The silence is deafening. These are my people who were murdered and injured in Japan . They were hated and they were hunted because they were disabled. And I wonder when more non-disabled people will talk about it. Anyone could become disabled or have a child born with a disability, and anyone could be born in a country that doesn’t care for its disabled.
To the disabled people around the world: you matter, I love you, the world needs you, you are valuable. This tragedy and media is tough, seek support if you need.
Here are some pieces of writing that articulate the tragedy much better than me.
There’s also a statement from the Japanese Government.
Here is the killer’s Satoshi Uematsu’s chilling letter, sourced from The Daily Mail. It contains graphic descriptions of violence, eugenics, ableism and murder. If you need to talk to someone, contact LifeLine on 13 11 14 or Kids Helpline on 1800 55 1800 in Australia, or the crisis lines in your country.
As Bill Peace described it, “the letter is chilling. Ableism in its most deadly form.”
“Dear Lower House Speaker Tadamori Oshima,
Thank you very much for reading this letter. I can wipe out a total of 470 disabled individuals.
I am fully aware that my remark is eccentric. However, thinking about the tired faces of guardians, the dull eyes of caregivers working at the facility, I am not able to contain myself, and so I decided to take action today for the sake of Japan and the world.
My reasoning is that I may be able to revitalize the world economy and I thought it may be possible to prevent World War III.
I envision a world where a person with multiple disabilities can be euthanized, with an agreement from the guardians, when it is difficult for the person to carry out household and social activities.
I believe there is still no answer about the way of life for individuals with multiple disabilities. The disabled can only create misery. I think now is the time to carry out a revolution and to make the inevitable but tough decision for the sake of all mankind. Let Japan take the first big step.
Would Mr. Tadamori Oshima, who bears the world, use his power to make the world proceed in a better direction? I sincerely hope you would deliver this message to Mr. Shinzo Abe. This is the answer I reached after serious thinking about what I can do for humankind.
Dear Lower House Speaker Tadamori Oshima, would you lend your power for the sake of dear Japan and all humankind?
Please give this full consideration. Satoshi Uematsu
The Plot: It will be carried out during the night shift, when staffing is low. The target will be two facilities where many multiply disabled people reside.

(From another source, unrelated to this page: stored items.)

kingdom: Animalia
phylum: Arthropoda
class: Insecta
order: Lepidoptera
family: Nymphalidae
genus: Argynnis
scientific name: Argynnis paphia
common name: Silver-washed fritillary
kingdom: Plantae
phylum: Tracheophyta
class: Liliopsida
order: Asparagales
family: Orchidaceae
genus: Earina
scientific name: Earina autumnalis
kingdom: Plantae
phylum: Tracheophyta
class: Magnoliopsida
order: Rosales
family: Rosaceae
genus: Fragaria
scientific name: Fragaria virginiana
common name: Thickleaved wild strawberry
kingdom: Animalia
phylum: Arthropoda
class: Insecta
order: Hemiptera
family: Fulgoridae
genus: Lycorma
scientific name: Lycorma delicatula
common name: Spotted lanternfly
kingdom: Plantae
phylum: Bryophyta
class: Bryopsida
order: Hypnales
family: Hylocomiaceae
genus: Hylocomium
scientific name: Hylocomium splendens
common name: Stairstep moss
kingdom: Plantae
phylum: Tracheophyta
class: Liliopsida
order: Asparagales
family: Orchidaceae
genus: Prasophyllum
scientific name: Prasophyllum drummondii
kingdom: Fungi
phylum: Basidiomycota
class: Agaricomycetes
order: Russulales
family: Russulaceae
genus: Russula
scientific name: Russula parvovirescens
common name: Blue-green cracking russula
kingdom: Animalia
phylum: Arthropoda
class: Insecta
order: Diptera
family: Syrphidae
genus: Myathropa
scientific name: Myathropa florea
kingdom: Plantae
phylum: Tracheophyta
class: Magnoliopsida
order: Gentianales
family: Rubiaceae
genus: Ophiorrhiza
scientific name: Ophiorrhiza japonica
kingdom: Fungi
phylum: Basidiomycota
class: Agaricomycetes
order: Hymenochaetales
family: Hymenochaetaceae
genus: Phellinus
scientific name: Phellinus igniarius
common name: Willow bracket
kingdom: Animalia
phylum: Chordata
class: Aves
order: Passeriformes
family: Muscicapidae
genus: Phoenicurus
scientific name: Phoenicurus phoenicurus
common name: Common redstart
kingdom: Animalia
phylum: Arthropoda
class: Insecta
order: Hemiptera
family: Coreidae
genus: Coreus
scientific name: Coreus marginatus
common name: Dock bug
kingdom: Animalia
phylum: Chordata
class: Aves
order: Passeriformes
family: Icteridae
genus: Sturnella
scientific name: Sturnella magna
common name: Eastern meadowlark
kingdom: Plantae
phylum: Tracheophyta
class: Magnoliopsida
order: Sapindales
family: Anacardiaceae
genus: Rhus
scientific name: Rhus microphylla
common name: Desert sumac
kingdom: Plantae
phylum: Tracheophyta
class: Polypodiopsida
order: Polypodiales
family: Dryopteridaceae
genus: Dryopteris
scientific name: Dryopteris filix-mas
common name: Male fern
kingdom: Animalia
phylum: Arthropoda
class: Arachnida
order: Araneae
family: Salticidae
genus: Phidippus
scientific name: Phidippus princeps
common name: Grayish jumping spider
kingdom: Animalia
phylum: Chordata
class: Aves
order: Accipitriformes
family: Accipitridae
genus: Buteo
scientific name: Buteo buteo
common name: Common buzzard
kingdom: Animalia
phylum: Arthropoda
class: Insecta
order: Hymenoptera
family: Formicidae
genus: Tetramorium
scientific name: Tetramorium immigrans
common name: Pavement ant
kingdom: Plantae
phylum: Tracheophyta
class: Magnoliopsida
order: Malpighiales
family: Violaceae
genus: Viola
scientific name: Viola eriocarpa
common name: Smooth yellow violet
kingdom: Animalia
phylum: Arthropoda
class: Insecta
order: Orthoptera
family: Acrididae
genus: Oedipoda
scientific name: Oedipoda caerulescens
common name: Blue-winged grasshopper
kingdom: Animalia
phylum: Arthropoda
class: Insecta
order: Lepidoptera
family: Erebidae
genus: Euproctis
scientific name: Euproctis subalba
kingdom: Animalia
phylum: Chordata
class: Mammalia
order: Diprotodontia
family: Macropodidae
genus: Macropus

Staff on guard will be strapped with cable so they can’t move and can’t make contact with anyone outside. The act will be carried out speedily, and definitely without harming the staff. After wiping out the 260 people in two facilities, I will turn myself in.
In carrying out the act, I have several requests. After my arrest, my incarceration should be up to two years, and please let me lead a free life afterward. Innocence on grounds of insanity. A new name (Takashi Iguro), government registration and documents such as a driver’s license needed for everyday life.
A disguise for regular society through plastic surgery. Financial aid of 500 million yen ($5 million). I would like these conditions to be promised.
If you can make your decision, I will carry it out at any time. Please consider this fully for the sake of Japan and world peace.
I hope with all my heart that this can be discussed with Prime Minister Shinzo Abe, although I am sorry to trouble him in an unimaginably busy schedule.